David Banner will not cook your fish for you. He will, however, teach you how to fish. And he knows these waters well. Soon after his first Universal effort, Mississippi: The Album, came out a couple years ago, an executive at the label (Banner won’t say who) asked him to rush the production of his second album, on which he had yet to begin working. Two weeks later, he says, he delivered a copy of MTA2: Baptized in Dirty Water to the label, finished, fully mastered, guest appearances and all. (It hit stores seven short months after Mississippi.)

“It was crazy,” he says now of the experience. “And that just gave me more confidence in myself, you know?

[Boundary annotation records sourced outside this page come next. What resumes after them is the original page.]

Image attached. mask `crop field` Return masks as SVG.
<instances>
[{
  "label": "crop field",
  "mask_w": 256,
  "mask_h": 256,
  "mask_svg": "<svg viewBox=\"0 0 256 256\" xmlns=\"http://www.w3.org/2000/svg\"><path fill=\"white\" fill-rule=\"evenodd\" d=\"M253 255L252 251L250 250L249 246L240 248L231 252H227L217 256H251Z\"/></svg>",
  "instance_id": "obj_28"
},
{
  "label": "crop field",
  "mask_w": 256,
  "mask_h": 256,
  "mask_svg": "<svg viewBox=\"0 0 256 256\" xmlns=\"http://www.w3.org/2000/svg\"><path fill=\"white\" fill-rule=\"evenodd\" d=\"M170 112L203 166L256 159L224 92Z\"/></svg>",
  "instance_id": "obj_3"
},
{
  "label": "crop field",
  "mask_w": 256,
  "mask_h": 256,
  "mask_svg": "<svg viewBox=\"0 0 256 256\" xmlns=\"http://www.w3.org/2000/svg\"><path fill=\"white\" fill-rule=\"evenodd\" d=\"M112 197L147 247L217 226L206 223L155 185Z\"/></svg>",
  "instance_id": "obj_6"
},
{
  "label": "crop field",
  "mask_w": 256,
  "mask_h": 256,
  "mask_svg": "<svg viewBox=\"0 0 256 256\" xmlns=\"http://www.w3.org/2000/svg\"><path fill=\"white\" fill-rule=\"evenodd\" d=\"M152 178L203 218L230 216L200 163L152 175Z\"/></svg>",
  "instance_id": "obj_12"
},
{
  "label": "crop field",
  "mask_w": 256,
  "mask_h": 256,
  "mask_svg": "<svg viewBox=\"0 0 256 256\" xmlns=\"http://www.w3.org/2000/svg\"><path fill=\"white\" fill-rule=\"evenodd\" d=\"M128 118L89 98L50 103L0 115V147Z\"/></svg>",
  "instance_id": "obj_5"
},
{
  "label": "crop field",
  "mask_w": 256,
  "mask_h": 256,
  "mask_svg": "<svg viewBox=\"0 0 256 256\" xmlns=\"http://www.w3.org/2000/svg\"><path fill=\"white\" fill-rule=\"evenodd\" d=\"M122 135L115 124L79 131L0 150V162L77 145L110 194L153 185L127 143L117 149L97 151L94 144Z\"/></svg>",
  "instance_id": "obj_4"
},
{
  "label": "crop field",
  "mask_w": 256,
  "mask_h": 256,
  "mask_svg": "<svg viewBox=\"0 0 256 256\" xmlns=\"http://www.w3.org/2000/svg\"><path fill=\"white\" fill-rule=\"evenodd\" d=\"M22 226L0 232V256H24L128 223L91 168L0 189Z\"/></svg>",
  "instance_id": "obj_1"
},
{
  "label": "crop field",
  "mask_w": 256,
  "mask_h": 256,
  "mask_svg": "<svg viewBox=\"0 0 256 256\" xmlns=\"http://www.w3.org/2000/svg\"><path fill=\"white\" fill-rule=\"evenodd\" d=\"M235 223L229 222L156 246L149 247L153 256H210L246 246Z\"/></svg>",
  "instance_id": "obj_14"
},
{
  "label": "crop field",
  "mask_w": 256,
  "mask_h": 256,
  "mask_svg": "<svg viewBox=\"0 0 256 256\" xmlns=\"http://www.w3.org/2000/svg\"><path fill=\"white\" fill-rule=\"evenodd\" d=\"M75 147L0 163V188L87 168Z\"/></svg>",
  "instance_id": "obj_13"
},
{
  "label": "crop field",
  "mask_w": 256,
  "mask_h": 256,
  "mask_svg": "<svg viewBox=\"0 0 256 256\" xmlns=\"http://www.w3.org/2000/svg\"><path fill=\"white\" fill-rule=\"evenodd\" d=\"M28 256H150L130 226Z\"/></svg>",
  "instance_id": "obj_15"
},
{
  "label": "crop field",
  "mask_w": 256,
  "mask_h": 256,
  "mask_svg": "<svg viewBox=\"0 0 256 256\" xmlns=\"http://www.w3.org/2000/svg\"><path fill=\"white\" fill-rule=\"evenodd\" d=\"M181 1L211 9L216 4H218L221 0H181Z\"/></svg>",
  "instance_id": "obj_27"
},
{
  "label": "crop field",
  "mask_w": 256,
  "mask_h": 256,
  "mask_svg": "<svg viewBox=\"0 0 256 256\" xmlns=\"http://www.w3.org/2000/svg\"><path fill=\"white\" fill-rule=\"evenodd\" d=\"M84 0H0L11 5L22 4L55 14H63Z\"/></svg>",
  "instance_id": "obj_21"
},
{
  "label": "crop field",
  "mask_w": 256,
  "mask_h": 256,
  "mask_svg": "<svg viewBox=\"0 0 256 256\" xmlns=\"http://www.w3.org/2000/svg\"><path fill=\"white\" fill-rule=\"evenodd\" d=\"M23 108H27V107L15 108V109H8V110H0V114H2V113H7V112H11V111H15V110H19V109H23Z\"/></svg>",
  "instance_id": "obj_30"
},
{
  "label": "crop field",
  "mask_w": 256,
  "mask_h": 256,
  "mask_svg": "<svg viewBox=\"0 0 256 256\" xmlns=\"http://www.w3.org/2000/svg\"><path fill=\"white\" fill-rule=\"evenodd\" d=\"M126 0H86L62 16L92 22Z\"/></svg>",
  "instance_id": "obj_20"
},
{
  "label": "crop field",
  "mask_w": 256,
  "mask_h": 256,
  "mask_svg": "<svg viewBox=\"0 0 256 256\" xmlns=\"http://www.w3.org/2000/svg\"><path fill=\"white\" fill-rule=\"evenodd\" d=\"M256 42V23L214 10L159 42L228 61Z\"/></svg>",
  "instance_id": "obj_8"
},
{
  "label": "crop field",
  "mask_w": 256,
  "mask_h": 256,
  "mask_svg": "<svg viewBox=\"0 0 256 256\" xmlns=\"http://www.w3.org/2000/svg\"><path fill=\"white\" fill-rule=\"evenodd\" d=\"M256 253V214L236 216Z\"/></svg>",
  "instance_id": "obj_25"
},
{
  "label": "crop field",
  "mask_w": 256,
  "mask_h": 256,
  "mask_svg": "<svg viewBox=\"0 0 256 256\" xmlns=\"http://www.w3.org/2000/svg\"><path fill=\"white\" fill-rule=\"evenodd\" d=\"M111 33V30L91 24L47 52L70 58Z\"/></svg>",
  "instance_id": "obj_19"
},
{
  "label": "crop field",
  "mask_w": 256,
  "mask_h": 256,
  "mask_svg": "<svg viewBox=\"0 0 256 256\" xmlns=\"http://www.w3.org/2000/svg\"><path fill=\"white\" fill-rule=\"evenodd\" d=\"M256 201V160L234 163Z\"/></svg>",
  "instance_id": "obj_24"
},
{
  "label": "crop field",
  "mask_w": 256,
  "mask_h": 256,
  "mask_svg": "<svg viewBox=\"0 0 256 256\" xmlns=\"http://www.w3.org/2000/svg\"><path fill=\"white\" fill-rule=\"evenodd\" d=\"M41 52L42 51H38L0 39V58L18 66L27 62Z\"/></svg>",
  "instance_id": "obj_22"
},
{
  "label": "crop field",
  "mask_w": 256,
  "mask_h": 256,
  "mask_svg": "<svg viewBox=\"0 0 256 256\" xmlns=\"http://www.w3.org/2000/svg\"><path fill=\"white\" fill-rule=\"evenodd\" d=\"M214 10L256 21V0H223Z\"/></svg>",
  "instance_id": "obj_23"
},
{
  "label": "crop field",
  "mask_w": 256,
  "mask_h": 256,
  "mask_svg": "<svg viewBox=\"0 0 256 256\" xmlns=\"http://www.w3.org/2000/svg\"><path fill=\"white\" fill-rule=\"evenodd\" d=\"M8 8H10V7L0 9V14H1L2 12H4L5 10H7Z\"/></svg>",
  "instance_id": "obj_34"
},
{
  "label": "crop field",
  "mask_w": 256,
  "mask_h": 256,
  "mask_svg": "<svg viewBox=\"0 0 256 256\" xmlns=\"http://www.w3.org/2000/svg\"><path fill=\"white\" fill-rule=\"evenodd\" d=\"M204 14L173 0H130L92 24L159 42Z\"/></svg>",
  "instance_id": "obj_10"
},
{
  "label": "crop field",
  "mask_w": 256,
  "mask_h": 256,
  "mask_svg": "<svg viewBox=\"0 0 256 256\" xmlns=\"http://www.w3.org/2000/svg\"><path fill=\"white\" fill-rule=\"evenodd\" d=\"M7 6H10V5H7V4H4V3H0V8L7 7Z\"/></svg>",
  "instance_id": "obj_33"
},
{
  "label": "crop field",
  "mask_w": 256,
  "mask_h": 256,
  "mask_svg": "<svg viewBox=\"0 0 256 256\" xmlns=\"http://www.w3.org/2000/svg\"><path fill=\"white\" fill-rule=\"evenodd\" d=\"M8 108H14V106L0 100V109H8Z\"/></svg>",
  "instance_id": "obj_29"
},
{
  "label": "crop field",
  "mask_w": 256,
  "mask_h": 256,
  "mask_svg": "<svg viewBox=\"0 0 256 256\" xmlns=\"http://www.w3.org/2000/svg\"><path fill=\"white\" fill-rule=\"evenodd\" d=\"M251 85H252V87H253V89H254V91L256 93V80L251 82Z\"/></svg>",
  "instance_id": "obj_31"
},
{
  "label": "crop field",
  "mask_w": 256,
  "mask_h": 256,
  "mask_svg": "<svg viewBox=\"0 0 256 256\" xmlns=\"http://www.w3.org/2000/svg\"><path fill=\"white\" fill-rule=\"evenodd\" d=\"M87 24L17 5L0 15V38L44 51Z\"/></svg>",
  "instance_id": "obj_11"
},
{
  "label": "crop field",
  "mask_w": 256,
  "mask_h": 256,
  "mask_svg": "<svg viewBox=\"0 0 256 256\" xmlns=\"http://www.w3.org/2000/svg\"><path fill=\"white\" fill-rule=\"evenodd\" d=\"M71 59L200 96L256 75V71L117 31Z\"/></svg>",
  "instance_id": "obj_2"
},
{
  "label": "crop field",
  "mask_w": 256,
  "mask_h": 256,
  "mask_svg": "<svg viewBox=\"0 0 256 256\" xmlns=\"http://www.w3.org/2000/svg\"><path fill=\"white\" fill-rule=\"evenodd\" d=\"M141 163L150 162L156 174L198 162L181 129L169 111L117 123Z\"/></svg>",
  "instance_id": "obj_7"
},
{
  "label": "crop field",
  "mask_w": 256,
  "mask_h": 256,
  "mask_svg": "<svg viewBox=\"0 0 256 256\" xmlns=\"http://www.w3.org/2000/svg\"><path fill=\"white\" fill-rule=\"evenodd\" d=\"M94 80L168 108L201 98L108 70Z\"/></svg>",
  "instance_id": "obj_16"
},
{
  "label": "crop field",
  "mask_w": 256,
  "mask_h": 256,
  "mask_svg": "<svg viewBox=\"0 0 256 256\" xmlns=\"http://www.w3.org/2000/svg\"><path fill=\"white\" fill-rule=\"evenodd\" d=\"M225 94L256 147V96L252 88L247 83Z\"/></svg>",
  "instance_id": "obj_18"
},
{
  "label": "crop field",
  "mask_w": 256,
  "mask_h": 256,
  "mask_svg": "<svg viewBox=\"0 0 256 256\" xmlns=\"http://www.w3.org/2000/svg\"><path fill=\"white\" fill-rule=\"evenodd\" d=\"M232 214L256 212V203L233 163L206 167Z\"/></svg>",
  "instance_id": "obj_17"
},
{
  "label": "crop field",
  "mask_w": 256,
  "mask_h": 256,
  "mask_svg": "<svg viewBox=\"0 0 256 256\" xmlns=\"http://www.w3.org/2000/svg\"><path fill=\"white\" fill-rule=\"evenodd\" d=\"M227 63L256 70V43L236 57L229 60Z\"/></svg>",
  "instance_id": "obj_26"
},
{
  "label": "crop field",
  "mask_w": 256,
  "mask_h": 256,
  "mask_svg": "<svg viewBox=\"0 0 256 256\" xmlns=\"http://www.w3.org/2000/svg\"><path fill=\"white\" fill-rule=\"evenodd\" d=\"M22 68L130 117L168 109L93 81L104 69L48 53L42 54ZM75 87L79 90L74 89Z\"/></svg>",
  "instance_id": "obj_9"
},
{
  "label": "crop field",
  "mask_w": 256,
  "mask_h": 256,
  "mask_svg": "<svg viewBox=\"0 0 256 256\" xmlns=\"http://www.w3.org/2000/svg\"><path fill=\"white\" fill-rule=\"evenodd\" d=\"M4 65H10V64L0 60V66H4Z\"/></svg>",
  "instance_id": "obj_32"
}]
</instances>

Steve Rifkind said one time, ‘I signed you because you are a walking corporation. You have done, or you do, what 30 people can’t do.’ Thirty people working together at the same time can’t get an album done in two weeks. Nobody gonna out-grind me. I don’t give a fuck who they are.”

That said, Banner also knows that in hip-hop, grind doesn’t always pay. So, as the title of his new album suggests, he makes no apologies for his commercial ambitions. The deal he signed with Universal in 2003 was for a much-celebrated $10 million, and while his first two albums were widely acclaimed, they have sold less than 900,000 copies combined. And neither has been certified gold or platinum by the RIIA.

“The problem that I had before,” Banner admits, “is that I had all the thought-provoking, meaningful stuff and not enough hits. This time, we turned around and said, ‘Hey, we don’t have any thought-provoking stuff!’”

A lack of moral motivation is hardly a concern for most artists, but David Banner is only as good as the burdens he bears. This is the artist who turned a stone-cold church lament, the elegiac “Cadillac on 22s,” into a crossover pop hit; the guy who’s played a lead role in reviving popular interest in the story of Emmett Till, the 14-year-old boy who was lynched in Mississippi in 1955 for the alleged crime of whistling at a White woman. (Kanye West picked up the theme on his 2003 single “Through the Wire.”)

Before David Banner became a successful rapper, he finished college and spent some time as a teacher. He insists he was a misfit, his methods unorthodox to say the least. “I cursed my kids out, and I beat ’em up,” he says, maybe joking. “I don’t think it’s a rapper’s responsibility to be a role model. I think that it is your responsibility as a man. I wanted to touch kids—it didn’t matter how.”